- What this exercise asks
1. Reproduce the air cargo text from "In October, DHL" to "of Southern Air.", switching "trade routes" to "shipping lanes".
2. Answer these questions using the air cargo text:
(a) Trade routes from which region to which region did DHL Global Forwarding especially seek long-term capacity on?
(b) What position does Dan McHugh hold?
(c) How many 747 freighters does Hermannsson say they may go up to next year?

- Reading text
↓↓↓

In October, DHL Global Forwarding announced moves to secure long-term capacity on a number of the world’s busiest trade routes, especially from the Asia-Pacific region to Europe.

 

“I think we are seeing similar trends to what you would call a ‘traditional peak’. Volume is up, demand is up, and yields are up too,” remarks Steen.

 

The mood has brightened visibly. “Six months ago I would have said that the 747 ACMI market was on a steep slope. The slope has flattened out a bit,” comments Dan McHugh, chief executive officer of Southern Air.

 

The ACMI provider is continuing a 747-400F lease with an Asian customer, with the partners looking to extend the agreement into 2015 and beyond, he adds.

 

“We have no interest in reducing our 747 fleet right now,” remarks Hermannsson. “We may even go up to eight 747 freighters next year, but that is not firm yet.”

↑↑↑

- Dataset content

↓↓↓

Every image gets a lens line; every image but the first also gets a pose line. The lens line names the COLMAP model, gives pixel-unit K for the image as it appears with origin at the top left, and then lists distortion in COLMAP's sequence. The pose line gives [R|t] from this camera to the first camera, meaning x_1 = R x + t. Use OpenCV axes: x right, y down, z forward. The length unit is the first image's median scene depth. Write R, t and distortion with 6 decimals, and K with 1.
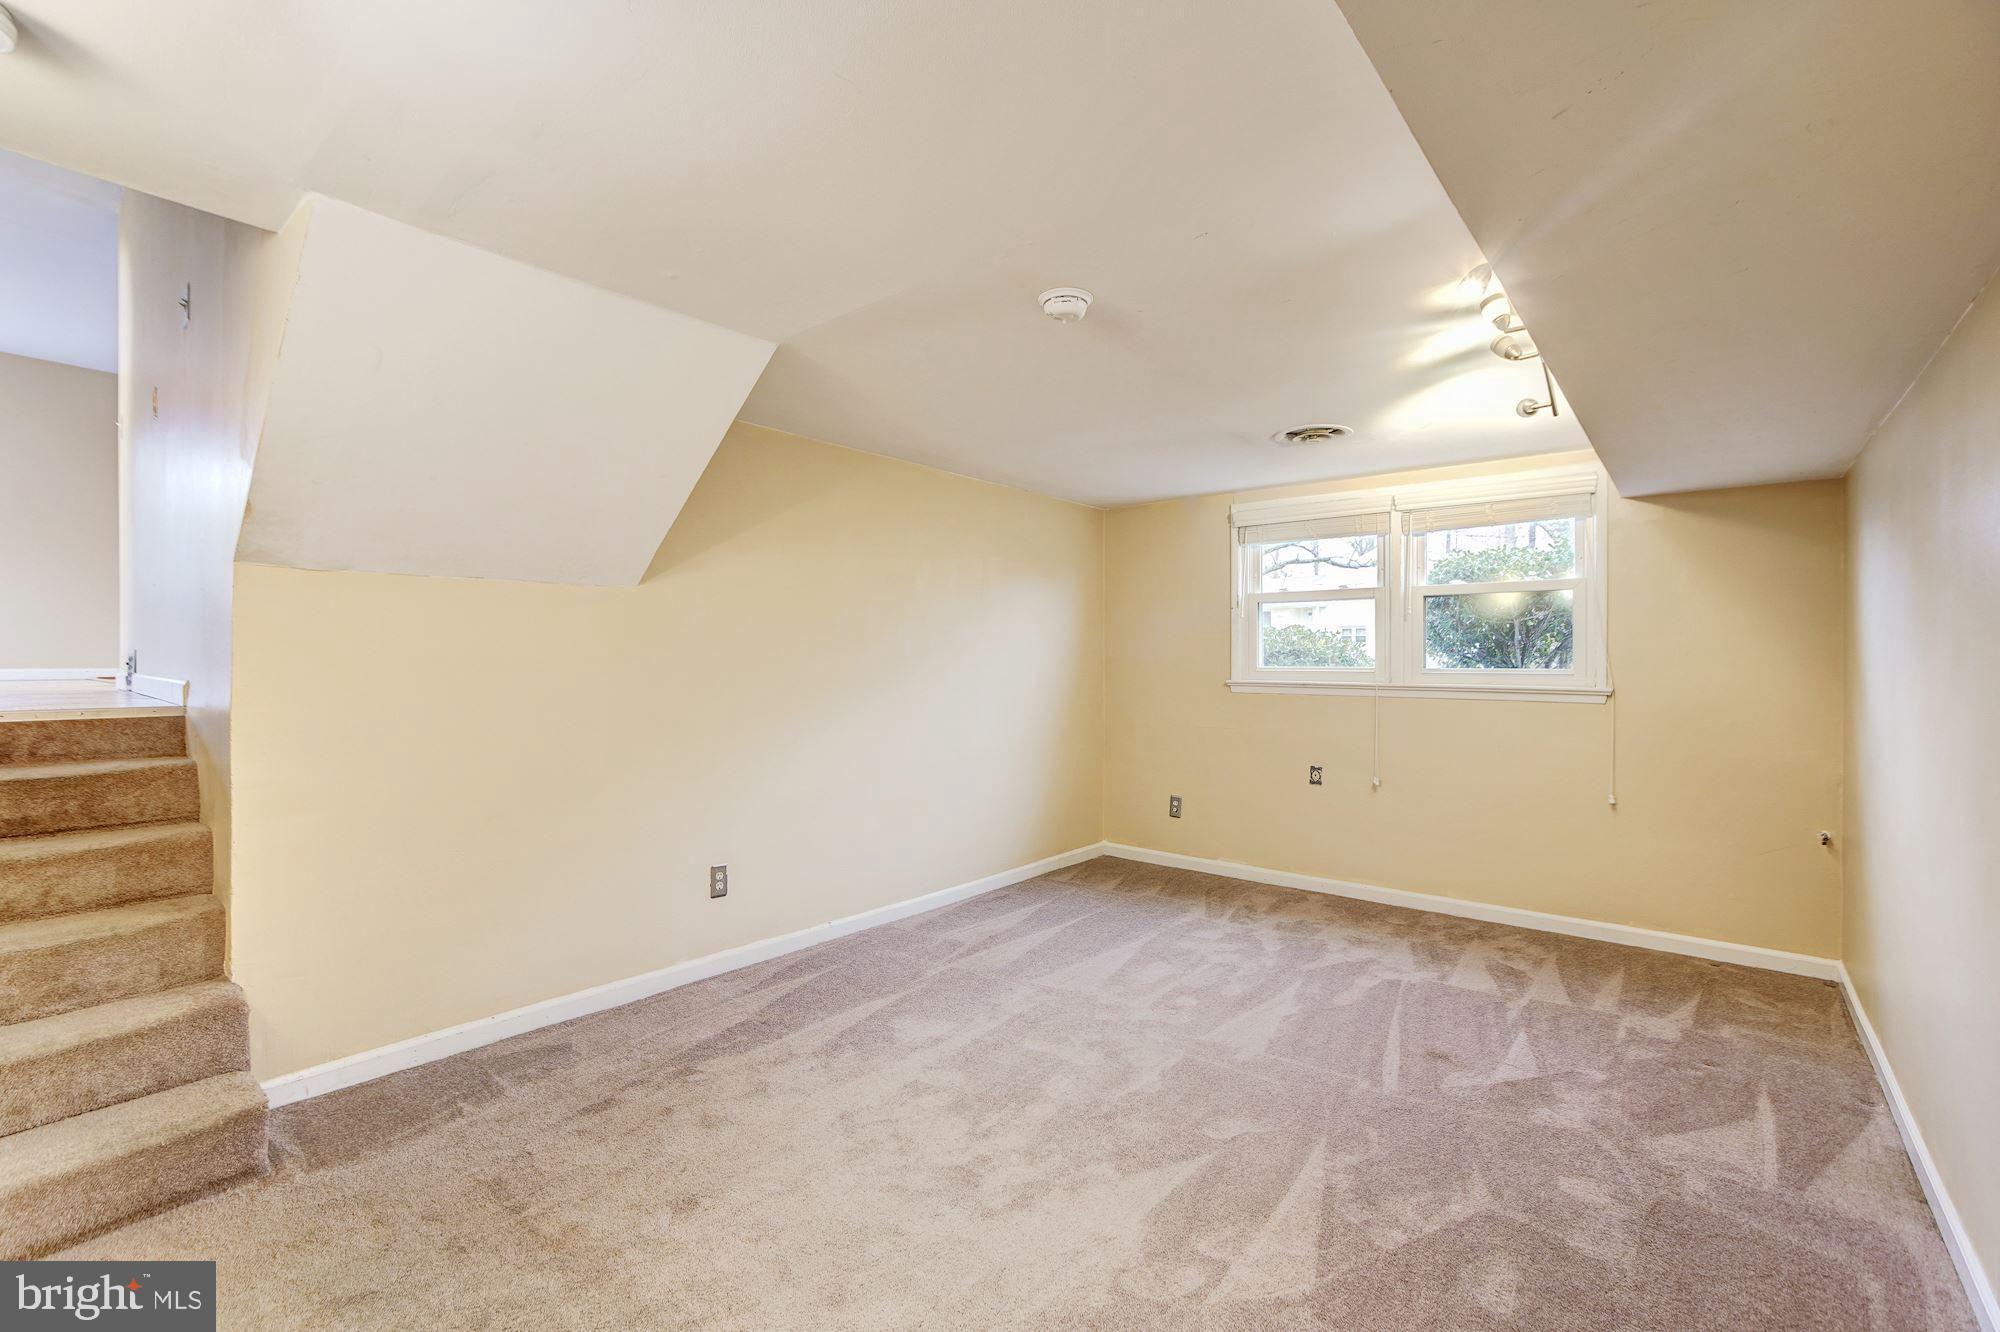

↑↑↑

- Solutions to the tasks
1.
In October, DHL Global Forwarding announced moves to secure long-term capacity on a number of the world’s busiest shipping lanes, especially from the Asia-Pacific region to Europe.

 

“I think we are seeing similar trends to what you would call a ‘traditional peak’. Volume is up, demand is up, and yields are up too,” remarks Steen.

 

The mood has brightened visibly. “Six months ago I would have said that the 747 ACMI market was on a steep slope. The slope has flattened out a bit,” comments Dan McHugh, chief executive officer of Southern Air.

2.
(a) From the Asia-Pacific region to Europe.
(b) Chief executive officer of Southern Air.
(c) Eight.